"A Gentleman of Superior Cultivation and Refinement": Recovering the Biography of Frank J. Webb

African American Review, Summer, 2001 by Eric Gardner

Webb's reasons for choosing Galveston are hazy at best. Perhaps, like many Americans, he still saw it as part of the mythical West; perhaps he became familiar with Galveston's Black community during his time with the Freedmen's Bureau (about which, the 1870 city directory--after noting under the heading "Public Schools and Colleges" that "the city has none!"-- rather sarcastically says, "erected a good frame building, for the use of the people of color" [11]). By 1880, Galveston boasted sixteen "colored organizations," including the Grant Rifles, the Lincoln Guards, and a city band (75-77).

Austin says that, after Webb left the postal service, the Webbs continued in Galveston, where Webb worked as a principal and school teacher (1881c.1894) (2796). I have been unable to find record of this; Webb does not appear at all in Galveston directories for 1879-1882. Rather, my research has traced the Webb family to the small city of Columbus, Colorado County, Texas, which is about halfway between Galveston and Austin. The Webb family--now including two additional children born in Texas, Ethelrid (age 5) and Thomas R. (age 2), as well as Mary Rodgers Webb's brother August H. Rodgers (age 30, race "mulatto," birthplace Jamaica, no occupation listed, marked as divorced/widowed) and sister or sister-in-law Sarah A. Rodgers (age 28, race "mulatto," birthplace Jamaica, no occupation listed, marked as married)--appear in the 1880 U.S. Census of Columbus in a home on Crocket Street. All ten members of the household are listed as being in good health, and all who are old enough are listed as literate. The vast m ajority of their neighbors are African Americans. Frank's job is listed as "P0 Clerk Store"; Evangeline, Ruth, and Clarissa (Clarice) are all listed as "scholars."
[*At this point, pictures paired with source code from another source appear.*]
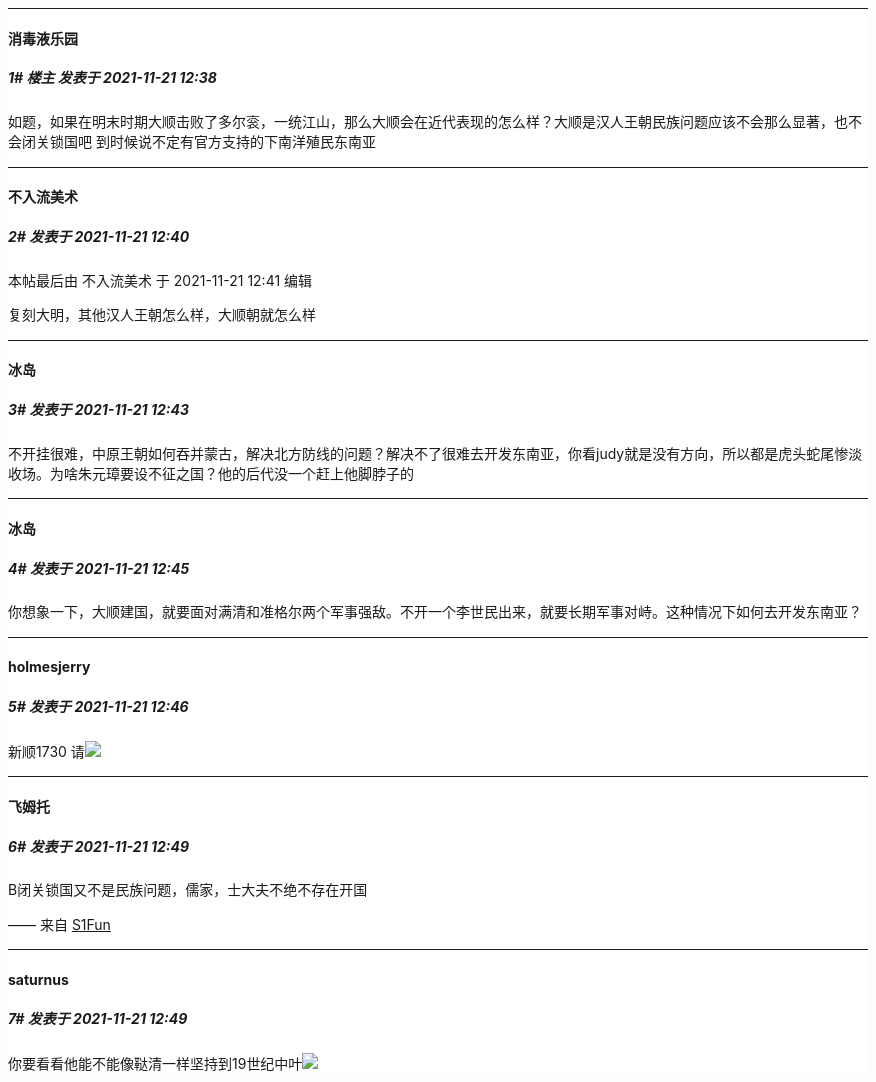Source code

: 

*****

####  消毒液乐园  
##### 1#       楼主       发表于 2021-11-21 12:38

如题，如果在明末时期大顺击败了多尔衮，一统江山，那么大顺会在近代表现的怎么样？大顺是汉人王朝民族问题应该不会那么显著，也不会闭关锁国吧
到时候说不定有官方支持的下南洋殖民东南亚

*****

####  不入流美术  
##### 2#       发表于 2021-11-21 12:40

 本帖最后由 不入流美术 于 2021-11-21 12:41 编辑 

复刻大明，其他汉人王朝怎么样，大顺朝就怎么样

*****

####  冰岛  
##### 3#       发表于 2021-11-21 12:43

不开挂很难，中原王朝如何吞并蒙古，解决北方防线的问题？解决不了很难去开发东南亚，你看judy就是没有方向，所以都是虎头蛇尾惨淡收场。为啥朱元璋要设不征之国？他的后代没一个赶上他脚脖子的

*****

####  冰岛  
##### 4#       发表于 2021-11-21 12:45

你想象一下，大顺建国，就要面对满清和准格尔两个军事强敌。不开一个李世民出来，就要长期军事对峙。这种情况下如何去开发东南亚？

*****

####  holmesjerry  
##### 5#       发表于 2021-11-21 12:46

新顺1730 请<img src="https://static.saraba1st.com/image/smiley/face2017/037.png" referrerpolicy="no-referrer">

*****

####  飞姆托  
##### 6#       发表于 2021-11-21 12:49

B闭关锁国又不是民族问题，儒家，士大夫不绝不存在开国

—— 来自 [S1Fun](https://s1fun.koalcat.com)

*****

####  saturnus  
##### 7#       发表于 2021-11-21 12:49

你要看看他能不能像鞑清一样坚持到19世纪中叶<img src="https://static.saraba1st.com/image/smiley/face2017/067.png" referrerpolicy="no-referrer">

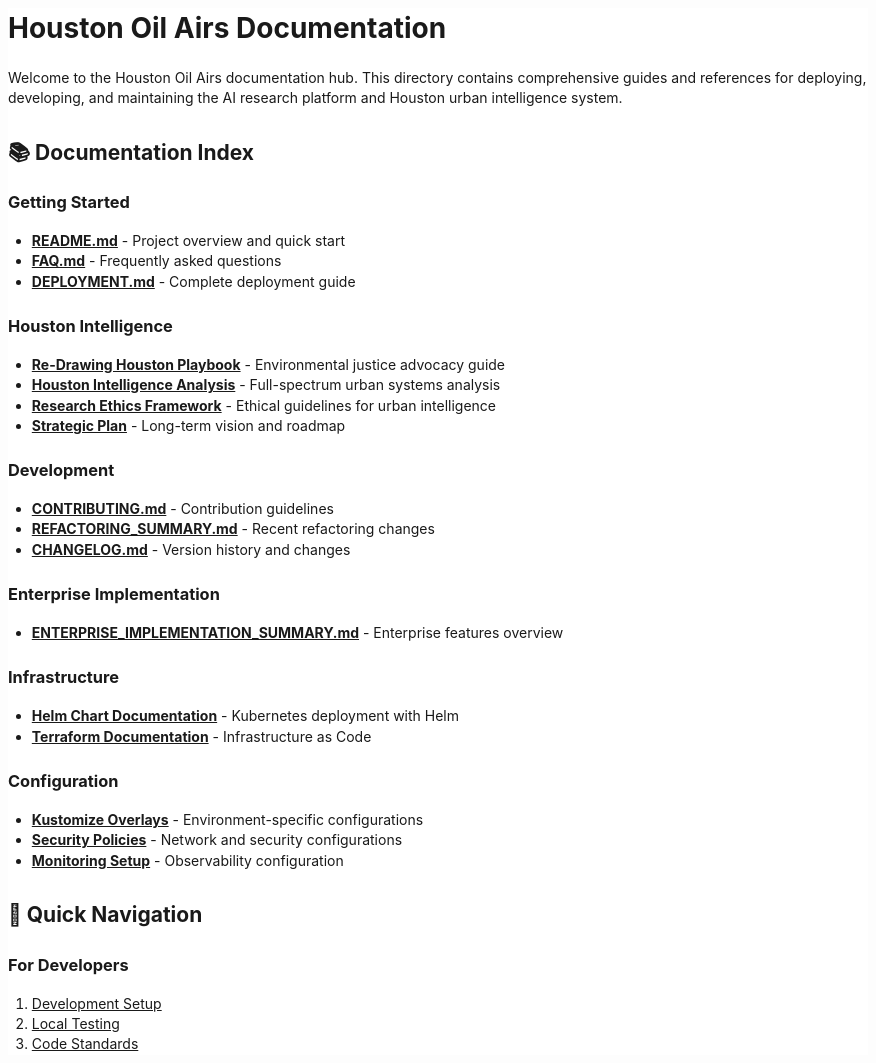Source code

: # Houston Oil Airs Documentation

Welcome to the Houston Oil Airs documentation hub. This directory contains comprehensive guides and references for deploying, developing, and maintaining the AI research platform and Houston urban intelligence system.

## 📚 Documentation Index

### Getting Started
- [**README.md**](../README.md) - Project overview and quick start
- [**FAQ.md**](../FAQ.md) - Frequently asked questions
- [**DEPLOYMENT.md**](../DEPLOYMENT.md) - Complete deployment guide

### Houston Intelligence
- [**Re-Drawing Houston Playbook**](Re-Drawing_Houston.txt) - Environmental justice advocacy guide
- [**Houston Intelligence Analysis**](Taco-Truck_Can_Save_Houston.txt) - Full-spectrum urban systems analysis
- [**Research Ethics Framework**](RESEARCH_ETHICS_FRAMEWORK.md) - Ethical guidelines for urban intelligence
- [**Strategic Plan**](STRATEGIC_PLAN.md) - Long-term vision and roadmap

### Development
- [**CONTRIBUTING.md**](../CONTRIBUTING.md) - Contribution guidelines
- [**REFACTORING_SUMMARY.md**](../REFACTORING_SUMMARY.md) - Recent refactoring changes
- [**CHANGELOG.md**](../CHANGELOG.md) - Version history and changes

### Enterprise Implementation
- [**ENTERPRISE_IMPLEMENTATION_SUMMARY.md**](../ENTERPRISE_IMPLEMENTATION_SUMMARY.md) - Enterprise features overview

### Infrastructure
- [**Helm Chart Documentation**](../helm/houston-oil-airs/README.md) - Kubernetes deployment with Helm
- [**Terraform Documentation**](../terraform/README.md) - Infrastructure as Code

### Configuration
- [**Kustomize Overlays**](../kustomize/) - Environment-specific configurations
- [**Security Policies**](../deployment/security-policies.yml) - Network and security configurations
- [**Monitoring Setup**](../deployment/monitoring.yml) - Observability configuration

## 🚀 Quick Navigation

### For Developers
1. [Development Setup](../CONTRIBUTING.md#development-workflow)
2. [Local Testing](../FAQ.md#development)
3. [Code Standards](../CONTRIBUTING.md#coding-standards)
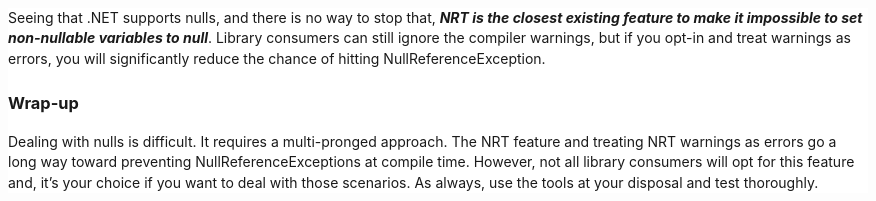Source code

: Seeing that .NET supports nulls, and there is no way to stop that, **_NRT is the closest existing feature to make it impossible to set non-nullable variables to null_**. Library consumers can still ignore the compiler warnings, but if you opt-in and treat warnings as errors, you will significantly reduce the chance of hitting NullReferenceException.

### Wrap-up

Dealing with nulls is difficult. It requires a multi-pronged approach. The NRT feature and treating NRT warnings as errors go a long way toward preventing NullReferenceExceptions at compile time. However, not all library consumers will opt for this feature and, it’s your choice if you want to deal with those scenarios. As always, use the tools at your disposal and test thoroughly.
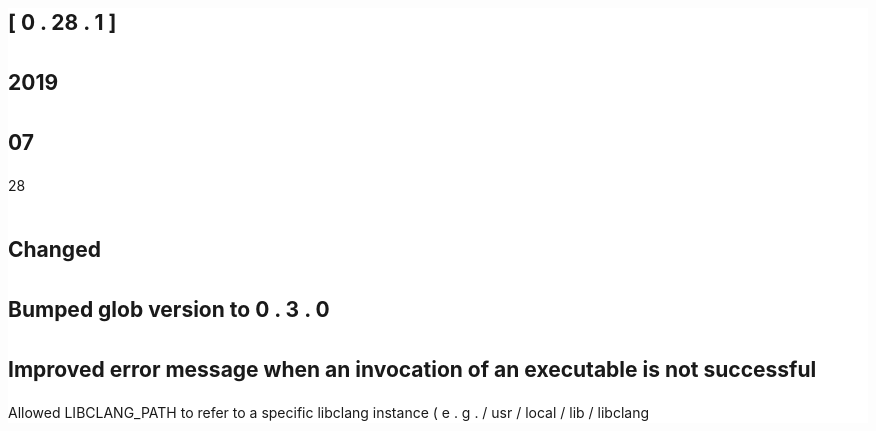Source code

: #
[
0
.
28
.
1
]
-
2019
-
07
-
28
#
#
#
Changed
-
Bumped
glob
version
to
0
.
3
.
0
-
Improved
error
message
when
an
invocation
of
an
executable
is
not
successful
-
Allowed
LIBCLANG_PATH
to
refer
to
a
specific
libclang
instance
(
e
.
g
.
/
usr
/
local
/
lib
/
libclang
Colorado County had a large Black population for much of the nineteenth century; according to Bill Stein, in 1860 almost half of the county's residents were slaves, many of whom lived on large cotton plantations (45). Although anti-Black sentiments often ran high, Colorado County's Black community "exerted a powerful political influence over the county" in and after Reconstruction, and served in a range of community, county, and even state offices (47-48). Figuring Frank Webb's dialogue with this rough and tumble county--which was still having prominent gunfights at the end of the nineteenth century--should provide significant ground for future research, especially given Colorado County Black teacher Robert Lloyd Smith's organization of the Farmers Improvement Society in early 1890 with "the intention of bringing 'the American Negro up to a high standard of citizenship'" (47-48). Smith was elected to the state legislature in 1894, setting off a decade of intense white resentment during which a "White Man's P arty" was established (in 1902) that worked, fairly effectively, to disenfranchise Blacks by controlling Democratic party primaries (48-49). If, as Austin asserts, Webb was alive until 1894 and was, as my work with the 1880 census suggests, settled in this area, he would have spent his final years in the thick of yet another conflict over the establishment of a Black nationalist presence in the United States.